Так вот, у нас нашлась реклама зубной пасты Euthymol, снятая Фишингером на нитропленке. Ему не давали снимать беспредметное кино, и он зарабатывал рекламой. Для этой рекламы ему нужно было показать розовую пасту, и он сде­лал это с помощью цветной технологии GasparСolor. Эта технология позволяла получить невероятно богатую цветовую гамму. Ее изобретатель, химик Бела Гашпар, венгерский еврей, уехал из Германии в Англию, и Фишингер снимал материал в Берлине, затем отправлял Гашпару, тот проявлял у себя и отправлял обратно в Германию. Так в 1934 году появился этот фильм, «Розовая стража на параде», с марширующими тюбиками. GasparСolor пока еще никому не уда­валось идеально воспроизвести при помощи новых технологий, поэтому эти пленки на вес золота. У нас мы нашли уже штук семь, в том числе этот рекламный ролик.

— Как такие вещи попадали в Госфильмофонд?

— Его коллекция состоит из четырех больших частей. Во-первых, с 1948 года, когда возник Госфильмофонд, для получения прокатного удостоверения на любую картину нужно было сдать туда копию. В случае если фильм делался на деньги государства — а это было все отечественное кино, — в Госфильмо­фонд сдавался весь комплект исходников: оригинальный негатив, позитив, паспорта, по которым выставляется цвет, эталонная копия и так далее.

**ЦЕЛЬ ЗАДАНИЯ**:
Перепишите дословно часть текстового фрагмента между словами «Так вот, у нас» и «вещи попадали в Госфильмофонд?» включительно. Записи, приведённые далее, представляют собой самостоятельный материал, независимый от текстового фрагмента.

**СОДЕРЖИМОЕ НАБОРА ДАННЫХ**:
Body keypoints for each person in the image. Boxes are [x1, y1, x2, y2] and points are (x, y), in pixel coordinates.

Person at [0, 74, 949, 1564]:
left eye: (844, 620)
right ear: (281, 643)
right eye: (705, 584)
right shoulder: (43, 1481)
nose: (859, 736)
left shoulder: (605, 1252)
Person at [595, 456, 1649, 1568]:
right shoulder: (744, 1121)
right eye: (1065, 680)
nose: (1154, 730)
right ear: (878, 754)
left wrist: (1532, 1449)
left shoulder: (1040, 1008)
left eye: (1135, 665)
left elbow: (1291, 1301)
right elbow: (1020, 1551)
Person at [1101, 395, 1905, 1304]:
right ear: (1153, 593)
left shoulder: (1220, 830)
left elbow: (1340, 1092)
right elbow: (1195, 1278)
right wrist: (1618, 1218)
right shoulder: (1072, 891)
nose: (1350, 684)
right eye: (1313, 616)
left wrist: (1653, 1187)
* * *
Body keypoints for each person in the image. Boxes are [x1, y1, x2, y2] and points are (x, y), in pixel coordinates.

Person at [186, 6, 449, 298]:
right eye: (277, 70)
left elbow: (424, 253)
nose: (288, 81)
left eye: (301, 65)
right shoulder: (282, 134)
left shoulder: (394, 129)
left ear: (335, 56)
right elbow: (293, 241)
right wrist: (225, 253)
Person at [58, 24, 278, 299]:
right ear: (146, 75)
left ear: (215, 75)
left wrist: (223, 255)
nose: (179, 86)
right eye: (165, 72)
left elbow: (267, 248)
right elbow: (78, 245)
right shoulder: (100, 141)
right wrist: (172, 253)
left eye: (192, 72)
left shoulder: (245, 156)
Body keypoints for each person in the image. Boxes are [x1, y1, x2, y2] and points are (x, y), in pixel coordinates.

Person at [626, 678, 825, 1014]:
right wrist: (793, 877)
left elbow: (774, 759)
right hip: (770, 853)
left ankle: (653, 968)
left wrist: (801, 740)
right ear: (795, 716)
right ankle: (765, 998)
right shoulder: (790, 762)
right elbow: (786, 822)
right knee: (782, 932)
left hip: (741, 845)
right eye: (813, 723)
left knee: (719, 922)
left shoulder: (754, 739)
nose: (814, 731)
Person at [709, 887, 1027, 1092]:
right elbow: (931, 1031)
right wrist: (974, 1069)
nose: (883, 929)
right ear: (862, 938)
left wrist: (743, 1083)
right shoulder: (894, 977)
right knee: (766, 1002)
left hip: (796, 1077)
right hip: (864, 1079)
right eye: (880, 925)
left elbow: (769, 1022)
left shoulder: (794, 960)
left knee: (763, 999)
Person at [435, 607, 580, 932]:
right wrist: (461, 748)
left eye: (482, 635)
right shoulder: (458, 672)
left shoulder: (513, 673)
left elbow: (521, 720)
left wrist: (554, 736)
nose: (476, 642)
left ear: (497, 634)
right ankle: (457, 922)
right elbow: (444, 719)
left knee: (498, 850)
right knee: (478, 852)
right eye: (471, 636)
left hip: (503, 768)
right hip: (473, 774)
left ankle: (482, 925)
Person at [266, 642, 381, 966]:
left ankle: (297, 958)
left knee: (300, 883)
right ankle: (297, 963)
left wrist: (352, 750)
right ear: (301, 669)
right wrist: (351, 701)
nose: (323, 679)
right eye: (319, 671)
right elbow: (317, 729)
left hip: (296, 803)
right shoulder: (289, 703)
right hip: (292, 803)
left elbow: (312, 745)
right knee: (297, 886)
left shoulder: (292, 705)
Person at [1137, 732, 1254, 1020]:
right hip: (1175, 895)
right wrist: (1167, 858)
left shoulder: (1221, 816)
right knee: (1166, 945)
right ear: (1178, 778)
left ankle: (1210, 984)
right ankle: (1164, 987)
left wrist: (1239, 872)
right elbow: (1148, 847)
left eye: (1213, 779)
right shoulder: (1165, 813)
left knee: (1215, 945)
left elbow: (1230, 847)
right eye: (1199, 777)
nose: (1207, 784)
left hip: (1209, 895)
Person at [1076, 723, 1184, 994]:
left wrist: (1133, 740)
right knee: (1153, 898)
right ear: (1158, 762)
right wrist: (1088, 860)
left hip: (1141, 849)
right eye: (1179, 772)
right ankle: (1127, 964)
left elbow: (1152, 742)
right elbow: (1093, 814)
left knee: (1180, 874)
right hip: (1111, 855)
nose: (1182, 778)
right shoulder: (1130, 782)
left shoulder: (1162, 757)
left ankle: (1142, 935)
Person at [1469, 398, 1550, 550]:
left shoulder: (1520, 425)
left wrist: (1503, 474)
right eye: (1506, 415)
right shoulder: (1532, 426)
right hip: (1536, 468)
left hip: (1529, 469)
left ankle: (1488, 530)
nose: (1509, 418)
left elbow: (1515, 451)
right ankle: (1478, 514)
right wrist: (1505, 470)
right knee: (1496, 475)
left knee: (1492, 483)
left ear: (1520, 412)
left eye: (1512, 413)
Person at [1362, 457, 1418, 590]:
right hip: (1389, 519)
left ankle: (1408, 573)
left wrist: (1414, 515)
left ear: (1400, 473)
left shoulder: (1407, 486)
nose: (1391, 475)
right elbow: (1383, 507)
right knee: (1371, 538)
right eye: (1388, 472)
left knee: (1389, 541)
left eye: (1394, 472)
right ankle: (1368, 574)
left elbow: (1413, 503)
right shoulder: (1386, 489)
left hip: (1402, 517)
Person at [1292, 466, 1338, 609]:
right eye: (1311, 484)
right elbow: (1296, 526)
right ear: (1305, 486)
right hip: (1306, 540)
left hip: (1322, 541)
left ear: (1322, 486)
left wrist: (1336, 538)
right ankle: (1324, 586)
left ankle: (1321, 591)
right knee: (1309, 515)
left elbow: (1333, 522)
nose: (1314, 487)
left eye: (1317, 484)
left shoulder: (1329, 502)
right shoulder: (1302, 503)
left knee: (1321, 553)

**ВАШЕ РЕШЕНИЕ**:
Так вот, у нас нашлась реклама зубной пасты Euthymol, снятая Фишингером на нитропленке. Ему не давали снимать беспредметное кино, и он зарабатывал рекламой. Для этой рекламы ему нужно было показать розовую пасту, и он сде­лал это с помощью цветной технологии GasparСolor. Эта технология позволяла получить невероятно богатую цветовую гамму. Ее изобретатель, химик Бела Гашпар, венгерский еврей, уехал из Германии в Англию, и Фишингер снимал материал в Берлине, затем отправлял Гашпару, тот проявлял у себя и отправлял обратно в Германию. Так в 1934 году появился этот фильм, «Розовая стража на параде», с марширующими тюбиками. GasparСolor пока еще никому не уда­валось идеально воспроизвести при помощи новых технологий, поэтому эти пленки на вес золота. У нас мы нашли уже штук семь, в том числе этот рекламный ролик.

— Как такие вещи попадали в Госфильмофонд?